Thread overview
Learning D - modules packages and the package.d
Apr 04, 2018
Ali
Apr 04, 2018
Ali
Apr 04, 2018
Jonathan M Davis
April 04, 2018
I am going through the Learning D book by Michael Parker
So every now and then I will make post about the book
either critics of the book, book content or questions


First critic
chapter 2 - the special package module

this small section, suggest an idiom to create a package which can have any name
the book suggest somepack
and inside it add a module package.d , so you will end up somepack/package.d
inside the file add

> module somepack; //notice this named after the folder
> //then public import std.stdio, somepack.one, somepack.two; //etc

at first i though package.d is special name, as in i must call the file package.d or this trick or idiom to work
also it felt weird that the module name, is named after the folder name, which previously was referred to as the package name

anyway, i started playing with this, and renaming everything
and my conclusion is

i not really sure, if D really support or have packages
as in D is aware that some modules are together in a package

it seems to me at this time D only support modules
modules can have names with . in them
you can use the . in module names to make it seem as if its packages

> import io = long.module.name

also seem as a trick that complements having modules with long names with dots in them

and it seems you really need to match file and module names

my critic of the chapter 2 so far, the book doesn't really help clarify this situation
i am relieved though to learn that D doesnt treat special file/module names as special
April 04, 2018
On Wednesday, 4 April 2018 at 04:54:50 UTC, Ali wrote:
> at first i though package.d is special name, as in i must call the file package.d or this trick or idiom to work

the trick was to have one module that public import all the modules you import as group in other modules

so instead of importing a dozen or so modules, you only import one module that imports everything you need
April 03, 2018
On Wednesday, April 04, 2018 04:54:50 Ali via Digitalmars-d-learn wrote:
> I am going through the Learning D book by Michael Parker
> So every now and then I will make post about the book
> either critics of the book, book content or questions
>
>
> First critic
> chapter 2 - the special package module
>
> this small section, suggest an idiom to create a package which
> can have any name
> the book suggest somepack
> and inside it add a module package.d , so you will end up
> somepack/package.d
> inside the file add
>
> > module somepack; //notice this named after the folder //then public import std.stdio, somepack.one, somepack.two; //etc
>
> at first i though package.d is special name, as in i must call
> the file package.d or this trick or idiom to work
> also it felt weird that the module name, is named after the
> folder name, which previously was referred to as the package name
>
> anyway, i started playing with this, and renaming everything and my conclusion is
>
> i not really sure, if D really support or have packages
> as in D is aware that some modules are together in a package
>
> it seems to me at this time D only support modules
> modules can have names with . in them
> you can use the . in module names to make it seem as if its
> packages
>
> > import io = long.module.name
>
> also seem as a trick that complements having modules with long names with dots in them
>
> and it seems you really need to match file and module names
>
> my critic of the chapter 2 so far, the book doesn't really help
> clarify this situation
> i am relieved though to learn that D doesnt treat special
> file/module names as special

In general, modules correspond to files, and packages correspond to folders. That can be played with by naming modules with names that don't match their file names, but it tends to cause problems with build tools. In general, modules and packages should match their corresponding file and folder names if you don't want problems.

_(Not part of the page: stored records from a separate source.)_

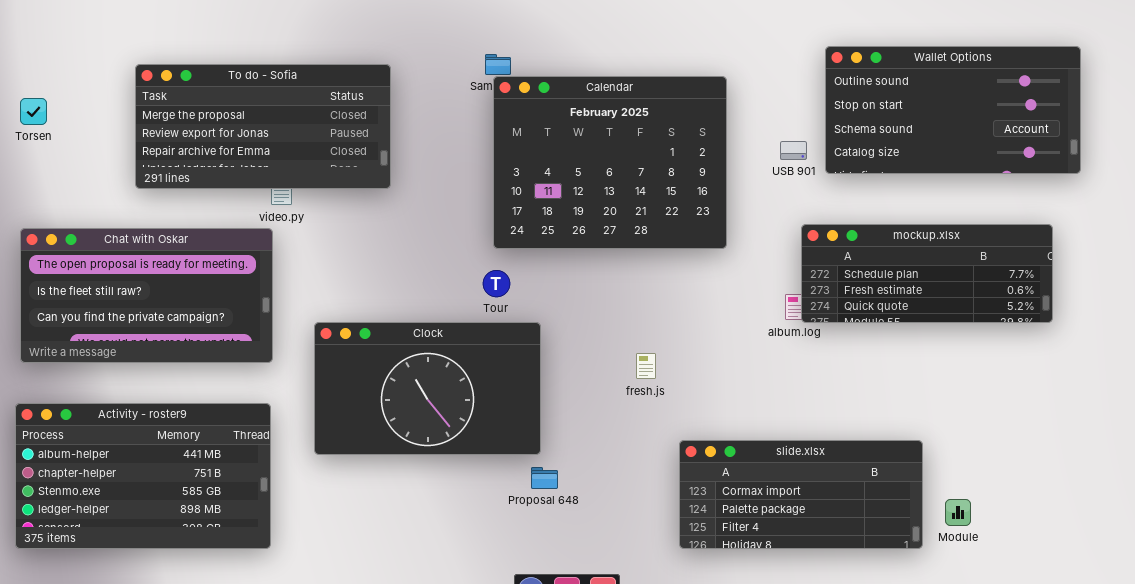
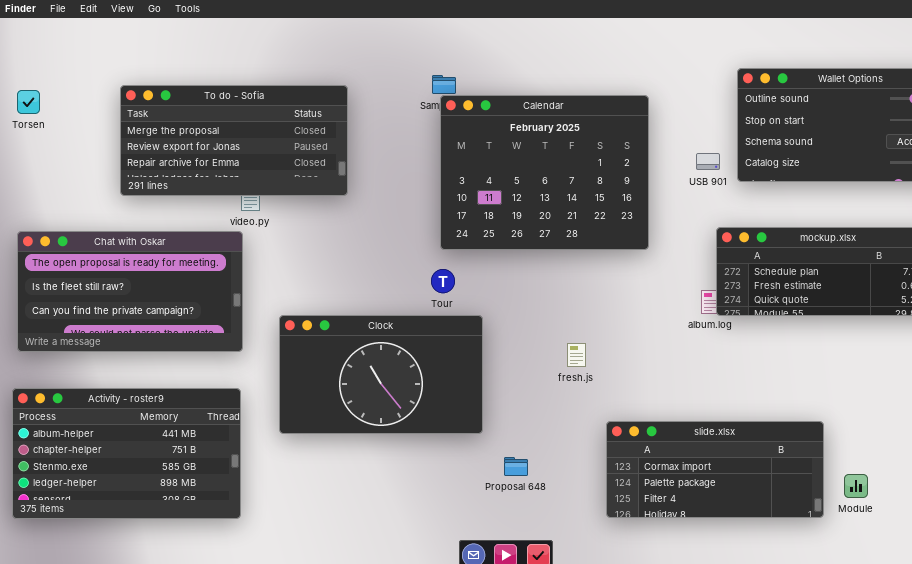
Torsen: [20,98,47,125] -> [17,90,40,114], moved
Proposal 648: [531,467,558,489] -> [504,457,528,476], moved

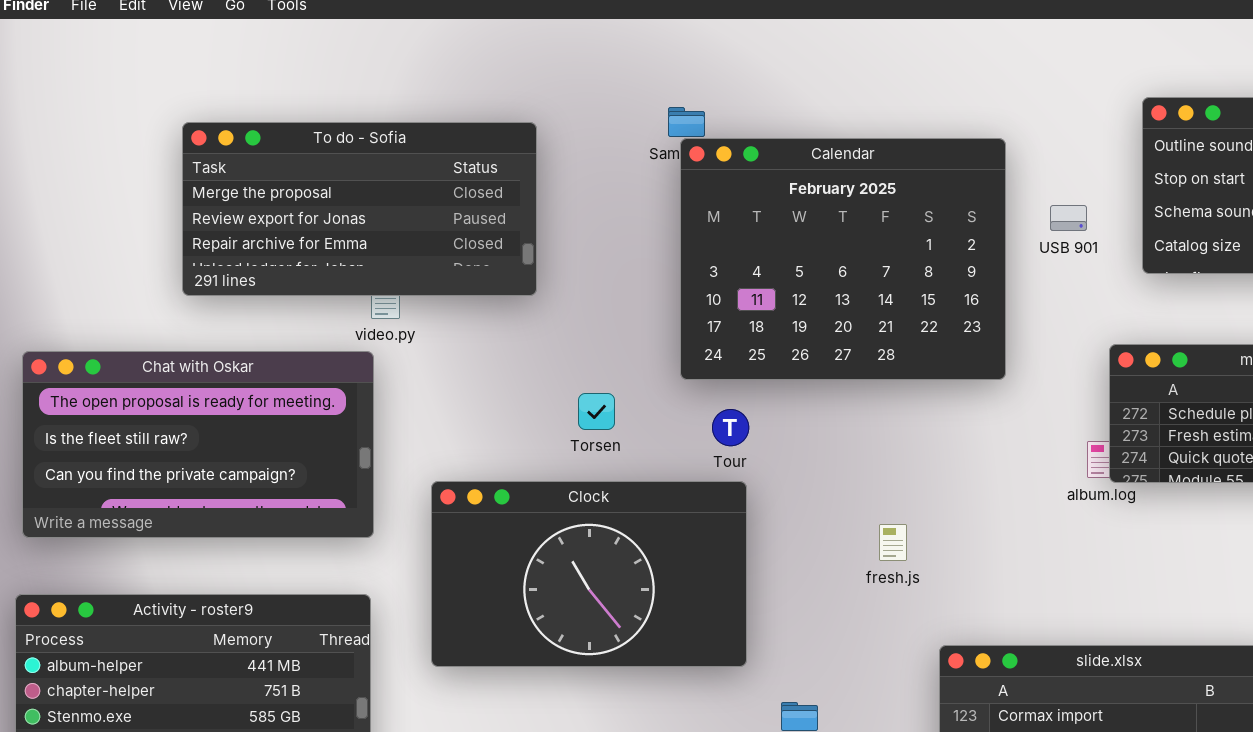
Torsen: [17,90,40,114] -> [578,393,615,430], moved
USB 901: [696,153,720,170] -> [1050,205,1087,231], moved
Tour: [431,269,455,293] -> [712,409,749,446], moved

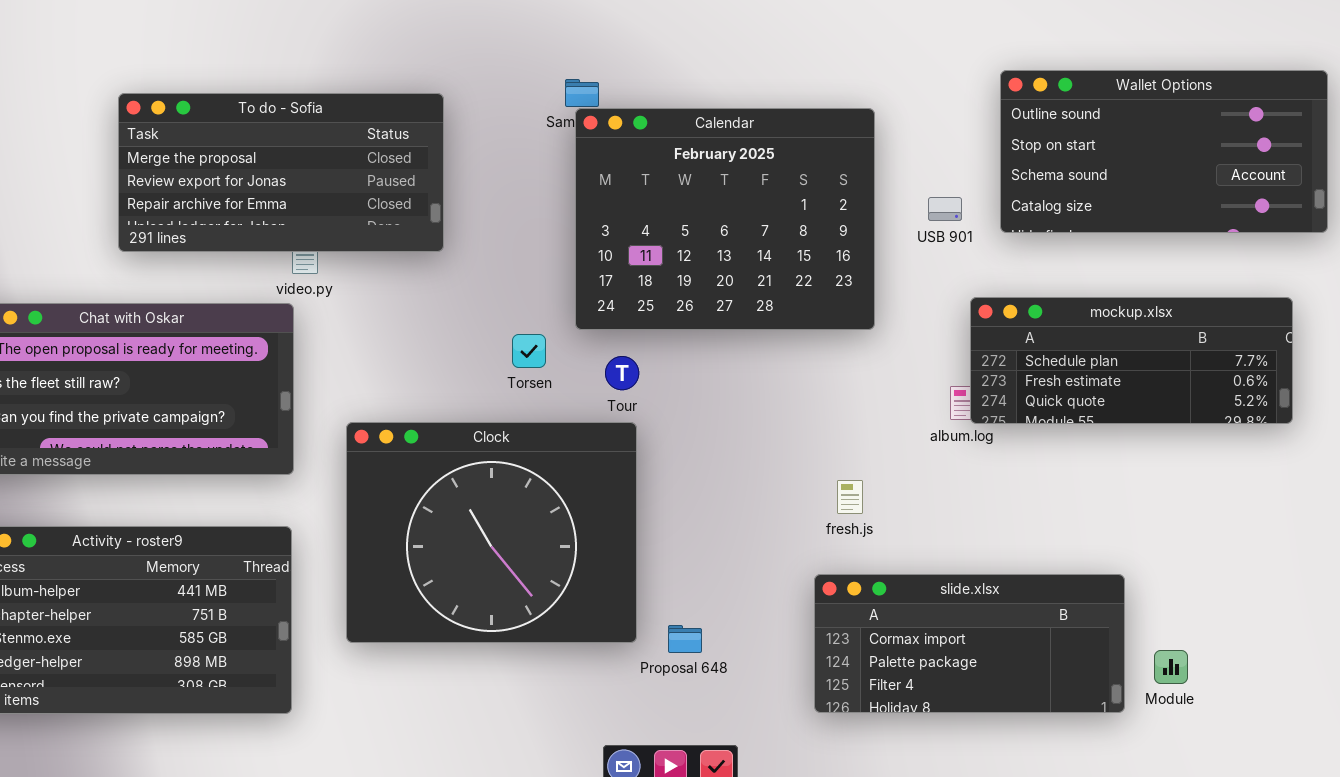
USB 901: [1050,205,1087,231] -> [928,197,962,221], moved
Torsen: [578,393,615,430] -> [512,334,546,368], moved
Clock: [431,481,747,667] -> [346,422,637,643], resized
fresh.js: [879,524,907,561] -> [837,480,863,514], moved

package.d is a special case. package is not a legal module name, so when the package.d feature was added to the language, the odds of it conflicting with any existing files were very low. What happens with package.d is that when you try to import a package rather than a module, the compiled looks for a package.d file within the package that you're trying to import, and it imports that module. The typical thing to do is to have the module name within that module match the package name. I don't know what happens if you try to do otherwise, but I wouldn't expect it to work, because in this case, the compiler is specifically looking for package.d and not the module with with matching module declaration. _That_ is all that's special about package.d - it's what's imported you try to import a package.

Now, if there is a package.d, it's typically the case that it has public import statements for the modules inside the package so that importing the package will then import all of the modules within the package, but what actually gets imported when importing the package is entirely dependent on what's in package.d. It can define symbols of its own, and it doesn't _have_ to publicly import anything. And since public imports can be used in any module, there's nothing really special about them in package.d. It's just that using them in package.d makes it possible to have it be the case that importing a package imports all of the modules within that package.

The entire reason that the package.d feature was added to the language was so that a module could be broken up into multiple modules within a package with the same name without breaking code in the process - e.g. std.algorithm, std.container, std.datetime, and std.range were all originally modules, but now, they're all packages. Personally, I don't think that it's great practice to use package.d if you don't have to (and importing that many symbols at once can negatively impact compilation times), but some folks like to use it for their libraries so that you can import everything at once.